INFO: The metadata we will be using for the current analysis are:
{'text_names': ['text'], 'var_names': ['label'], 'metrics': ['pmi', 'stats', 'npw_relevance', 'root_ttr', 'freq'], 'var_types': ['nominal'], 'var_semantics': ['general'], 'var_subsets': None, 'var_bins': [0], 'tokenizer': 'whitespace', 'language': 'en', 'n_tokens': 1, 'n_cooc': 1, 'unique_cooc': False, 'cooc_window_size': 0, 'freq_cutoff': 3, 'stopwords': True, 'custom_stopwords': None, 'lowercase': True, 'ignore_null_var': False}
INFO: all column identifiers are treated as column names.
INFO: 'Loading hf::hannxu/hc_var::train' as a HuggingFace dataset. We assume the last element in the specified string is the split ("train").
INFO: Tokenizing the text column...


100%|██████████| 144069/144069 [00:42<00:00, 3384.66it/s]


INFO: Currently calculating metric: 'pmi'


100%|██████████| 2/2 [00:03<00:00,  1.82s/it]


INFO: Currently calculating metric: 'stats'
INFO: Currently calculating metric: 'npw_relevance'


100%|██████████| 2/2 [00:02<00:00,  1.49s/it]


INFO: Currently calculating metric: 'root_ttr'


100%|██████████| 2/2 [00:01<00:00,  1.71it/s]

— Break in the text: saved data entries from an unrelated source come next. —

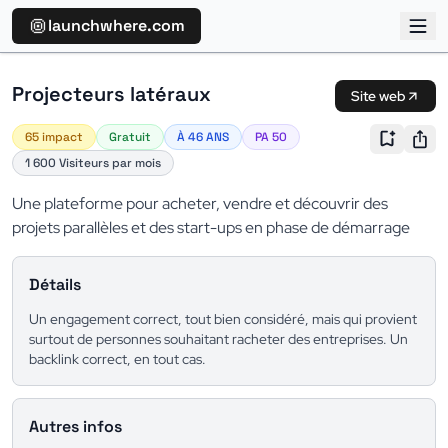
launchwhere.com
Projecteurs latéraux
Site web
65 impact
Gratuit
À 46 ANS
PA 50
1 600 Visiteurs par mois
Une plateforme pour acheter, vendre et découvrir des
projets parallèles et des start-ups en phase de démarrage
Détails
Un engagement correct, tout bien considéré, mais qui provient
surtout de personnes souhaitant racheter des entreprises. Un
backlink correct, en tout cas.
Autres infos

INFO: Currently calculating metric: 'freq'


100%|██████████| 2/2 [00:03<00:00,  1.50s/it]


In [48]:
# Define the visualizer arguments
visualizer_args = VisualizerArgs(
	output_folder="output", zoomable=True, ngrams=None, output_formats=["html", "png"])

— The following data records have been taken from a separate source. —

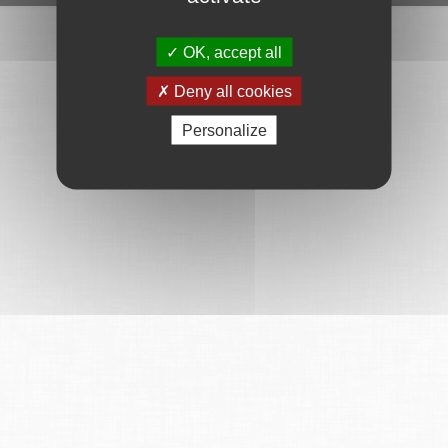
OK, accept all
Deny all cookies
Personalize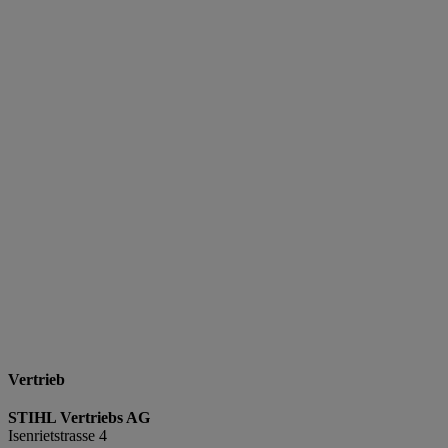
Vertrieb
STIHL Vertriebs AG
Isenrietstrasse 4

# Create dynamic visualizations of the results
charts = Visualizer(input_json=results, args=visualizer_args).create()

Reading json data...
INFO: Creating a BarChart object for metric "pmi"...
INFO: Saving it to the filepath: "output/pmi/BarChart.html".
The dataset is too big to be serialized as PNG efficiently. Please use the interactive HTML.
INFO: Creating a BarChart object for metric "stats"...
INFO: Saving it to the filepath: "output/stats/StatsBarChart.html".
The dataset is too big to be serialized as PNG efficiently. Please use the interactive HTML.
INFO: Creating a BarChart object for metric "npw_relevance"...
INFO: Saving it to the filepath: "output/npw_relevance/BarChart.html".
The dataset is too big to be serialized as PNG efficiently. Please use the interactive HTML.
INFO: Creating a BarChart object for metric "root_ttr"...
INFO: Saving it to the filepath: "output/root_ttr/DiversityBarChart.html".
The dataset is too big to be serialized as PNG efficiently. Please use the interactive HTML.
INFO: Creating a BarChart object for metric "freq"...
INFO: Saving it to the filepath: "output/freq/Bar

In [49]:
charts["stats"]["BarChart"]

On average, human-written texts tend to be around 100 tokens longer than theit generated counterparts.

In [50]:
charts["root_ttr"]["BarChart"]

Human texts (label 0) actually seem to be slightly more varied than GPT-generated ones, also exhibiting a higher standard deviation.

In [51]:
charts["npw_relevance"]["BarChart"]

The words used by humans (on the left) actually appear to be simpler, shorter, and potentially more related to everyday life. On the right, instead, words that are more commonly associated with generated texts seem to be more on the side of corporate talk and news articles.